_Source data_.
==*==

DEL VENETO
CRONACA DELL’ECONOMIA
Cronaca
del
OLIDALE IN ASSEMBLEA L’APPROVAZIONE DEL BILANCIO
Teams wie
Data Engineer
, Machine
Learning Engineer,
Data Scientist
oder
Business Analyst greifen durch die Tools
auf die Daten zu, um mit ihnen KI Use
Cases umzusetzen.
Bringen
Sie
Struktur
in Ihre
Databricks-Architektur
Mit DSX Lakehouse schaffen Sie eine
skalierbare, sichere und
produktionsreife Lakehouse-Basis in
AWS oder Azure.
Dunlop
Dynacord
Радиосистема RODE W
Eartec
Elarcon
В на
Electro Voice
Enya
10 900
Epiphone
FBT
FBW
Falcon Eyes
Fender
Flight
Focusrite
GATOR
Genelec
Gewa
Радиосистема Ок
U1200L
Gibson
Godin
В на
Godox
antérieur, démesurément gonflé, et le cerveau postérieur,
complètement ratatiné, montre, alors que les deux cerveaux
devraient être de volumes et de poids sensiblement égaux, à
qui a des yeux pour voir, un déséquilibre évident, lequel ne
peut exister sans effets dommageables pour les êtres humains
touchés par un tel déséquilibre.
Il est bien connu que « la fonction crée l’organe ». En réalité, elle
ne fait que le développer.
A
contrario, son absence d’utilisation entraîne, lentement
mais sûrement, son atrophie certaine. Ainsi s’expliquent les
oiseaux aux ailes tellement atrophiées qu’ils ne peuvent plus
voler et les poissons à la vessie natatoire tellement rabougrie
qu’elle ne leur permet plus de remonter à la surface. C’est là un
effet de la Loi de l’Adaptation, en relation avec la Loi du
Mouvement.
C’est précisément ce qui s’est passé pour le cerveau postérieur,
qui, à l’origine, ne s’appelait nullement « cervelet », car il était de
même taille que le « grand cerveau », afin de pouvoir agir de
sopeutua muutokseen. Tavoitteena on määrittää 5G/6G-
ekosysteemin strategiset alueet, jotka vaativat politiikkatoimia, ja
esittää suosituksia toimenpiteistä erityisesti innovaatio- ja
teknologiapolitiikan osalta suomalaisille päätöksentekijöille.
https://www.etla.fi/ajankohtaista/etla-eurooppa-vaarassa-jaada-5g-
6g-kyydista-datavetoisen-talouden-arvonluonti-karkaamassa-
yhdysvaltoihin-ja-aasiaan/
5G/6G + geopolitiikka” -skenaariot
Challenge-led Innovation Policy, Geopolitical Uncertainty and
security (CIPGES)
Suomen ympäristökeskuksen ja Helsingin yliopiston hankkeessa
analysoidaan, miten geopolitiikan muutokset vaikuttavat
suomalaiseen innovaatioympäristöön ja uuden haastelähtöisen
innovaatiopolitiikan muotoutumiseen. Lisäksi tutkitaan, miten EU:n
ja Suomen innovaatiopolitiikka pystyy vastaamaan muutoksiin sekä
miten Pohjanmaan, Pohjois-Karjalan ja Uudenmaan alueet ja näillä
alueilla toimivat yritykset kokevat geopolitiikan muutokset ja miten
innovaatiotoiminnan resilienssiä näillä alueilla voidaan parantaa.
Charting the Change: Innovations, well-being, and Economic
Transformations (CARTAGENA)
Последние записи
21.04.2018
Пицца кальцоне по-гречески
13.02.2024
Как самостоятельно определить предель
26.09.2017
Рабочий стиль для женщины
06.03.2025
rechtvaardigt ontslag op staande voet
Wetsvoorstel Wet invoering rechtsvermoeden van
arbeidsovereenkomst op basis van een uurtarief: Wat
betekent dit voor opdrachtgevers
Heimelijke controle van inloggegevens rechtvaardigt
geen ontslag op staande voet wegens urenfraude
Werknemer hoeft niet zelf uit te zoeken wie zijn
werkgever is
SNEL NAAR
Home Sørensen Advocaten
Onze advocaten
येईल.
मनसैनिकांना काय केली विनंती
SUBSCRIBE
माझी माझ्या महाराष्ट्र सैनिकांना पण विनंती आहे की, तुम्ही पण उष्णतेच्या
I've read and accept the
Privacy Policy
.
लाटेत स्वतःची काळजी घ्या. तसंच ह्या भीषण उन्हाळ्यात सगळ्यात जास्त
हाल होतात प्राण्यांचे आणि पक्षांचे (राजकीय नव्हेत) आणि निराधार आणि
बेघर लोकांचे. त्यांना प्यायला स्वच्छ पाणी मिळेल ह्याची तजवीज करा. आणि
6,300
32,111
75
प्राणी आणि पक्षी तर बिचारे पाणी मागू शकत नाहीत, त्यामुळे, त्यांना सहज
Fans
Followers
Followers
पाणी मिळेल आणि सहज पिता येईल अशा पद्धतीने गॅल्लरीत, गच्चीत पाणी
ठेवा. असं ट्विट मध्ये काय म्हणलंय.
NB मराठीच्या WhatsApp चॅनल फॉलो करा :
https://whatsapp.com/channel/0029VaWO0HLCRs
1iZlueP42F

==*==

_WHAT YOU NEED TO DO_.
Copy out every line of the entries above that contains the word "muutokset".

_ANSWER TO THIS TASK_.
analysoidaan, miten geopolitiikan muutokset vaikuttavat
alueilla toimivat yritykset kokevat geopolitiikan muutokset ja miten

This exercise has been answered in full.